DAFTAR TUGAS:
1 – Tentukan apakah tiap pernyataan berikut sesuai dengan bacaan tentang tujuan penulisan buku, lalu jawab ya atau tidak disertai kutipan persis dari bacaan yang menjadi penentunya. (a) Buku ini ditulis hanya untuk kalangan akademisi. (b) Buku ini hendak merobohkan anggapan bahwa teori perubahan sosial hanya patut dibaca kalangan akademisi dan birokrasi. (c) Buku ini bertujuan menjembatani jarak antara aktivis lapangan dan teori ilmu sosial di universitas.
2 – Tuliskan kembali bagian bacaan tentang tujuan penulisan buku dari "Dengan demikian, buku" sampai "di universitas." tanpa mengubah apa pun.

::: BACAAN :::

Dengan demikian, buku ini ditulis dengan keinginan ganda. Selain menyediakan
bahan bacaan untuk khalayak umum dan aktivis lapangan tentang paradigma dan
teori pembangunan juga didorong oleh suatu semangat untuk merobohkan anggapan
bahwa urusan ideologi, paradigma dan teori perubahan sosial hanya patut dan
khusus dibaca, dipahami, dan dikontrol oleh kalangan akademisi dan birokrasi
dan tabu untuk dibaca oleh kalangan masyarakat biasa. Dengan kata lain, buku
ini melakukan demistifikasi terhadap bahan kajian ilmiah untuk menjembatani
jarak antara para aktivis lapangan dan berbagai paradigma dan teori ilmu sosial
di universitas.

::: CUPLIKAN DATA :::

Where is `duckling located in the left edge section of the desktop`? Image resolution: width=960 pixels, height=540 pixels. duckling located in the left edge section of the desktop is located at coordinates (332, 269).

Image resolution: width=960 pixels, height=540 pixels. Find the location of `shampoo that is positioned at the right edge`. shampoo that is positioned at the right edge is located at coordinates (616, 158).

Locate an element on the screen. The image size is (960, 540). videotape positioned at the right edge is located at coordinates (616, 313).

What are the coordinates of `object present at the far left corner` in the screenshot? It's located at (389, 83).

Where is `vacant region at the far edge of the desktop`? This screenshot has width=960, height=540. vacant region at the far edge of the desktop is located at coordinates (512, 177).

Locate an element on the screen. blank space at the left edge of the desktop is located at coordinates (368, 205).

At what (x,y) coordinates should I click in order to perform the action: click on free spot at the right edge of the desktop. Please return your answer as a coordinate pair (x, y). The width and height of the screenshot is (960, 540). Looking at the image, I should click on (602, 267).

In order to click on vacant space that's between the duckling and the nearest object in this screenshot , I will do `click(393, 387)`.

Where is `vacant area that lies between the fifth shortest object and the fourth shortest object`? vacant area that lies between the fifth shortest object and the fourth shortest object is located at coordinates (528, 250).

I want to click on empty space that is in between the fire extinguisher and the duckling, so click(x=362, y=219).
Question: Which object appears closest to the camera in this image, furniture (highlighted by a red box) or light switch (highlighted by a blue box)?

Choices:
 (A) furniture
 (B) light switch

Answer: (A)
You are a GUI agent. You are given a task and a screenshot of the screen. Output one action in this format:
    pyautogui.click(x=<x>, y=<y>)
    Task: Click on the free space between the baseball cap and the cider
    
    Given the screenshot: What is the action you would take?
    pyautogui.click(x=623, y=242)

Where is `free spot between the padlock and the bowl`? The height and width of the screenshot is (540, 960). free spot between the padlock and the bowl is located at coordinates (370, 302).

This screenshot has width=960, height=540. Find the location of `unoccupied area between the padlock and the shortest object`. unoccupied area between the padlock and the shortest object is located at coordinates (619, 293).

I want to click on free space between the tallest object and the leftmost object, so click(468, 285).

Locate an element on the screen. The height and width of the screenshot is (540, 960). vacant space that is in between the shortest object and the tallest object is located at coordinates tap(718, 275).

:::

SOAL TERJAWAB:
1 –
(a) Tidak: "menyediakan bahan bacaan untuk khalayak umum dan aktivis lapangan"
(b) Ya: "merobohkan anggapan bahwa urusan ideologi, paradigma dan teori perubahan sosial hanya patut dan khusus dibaca, dipahami, dan dikontrol oleh kalangan akademisi dan birokrasi"
(c) Ya: "menjembatani jarak antara para aktivis lapangan dan berbagai paradigma dan teori ilmu sosial di universitas"

2 –
Dengan demikian, buku ini ditulis dengan keinginan ganda. Selain menyediakan
bahan bacaan untuk khalayak umum dan aktivis lapangan tentang paradigma dan
teori pembangunan juga didorong oleh suatu semangat untuk merobohkan anggapan
bahwa urusan ideologi, paradigma dan teori perubahan sosial hanya patut dan
khusus dibaca, dipahami, dan dikontrol oleh kalangan akademisi dan birokrasi
dan tabu untuk dibaca oleh kalangan masyarakat biasa. Dengan kata lain, buku
ini melakukan demistifikasi terhadap bahan kajian ilmiah untuk menjembatani
jarak antara para aktivis lapangan dan berbagai paradigma dan teori ilmu sosial
di universitas.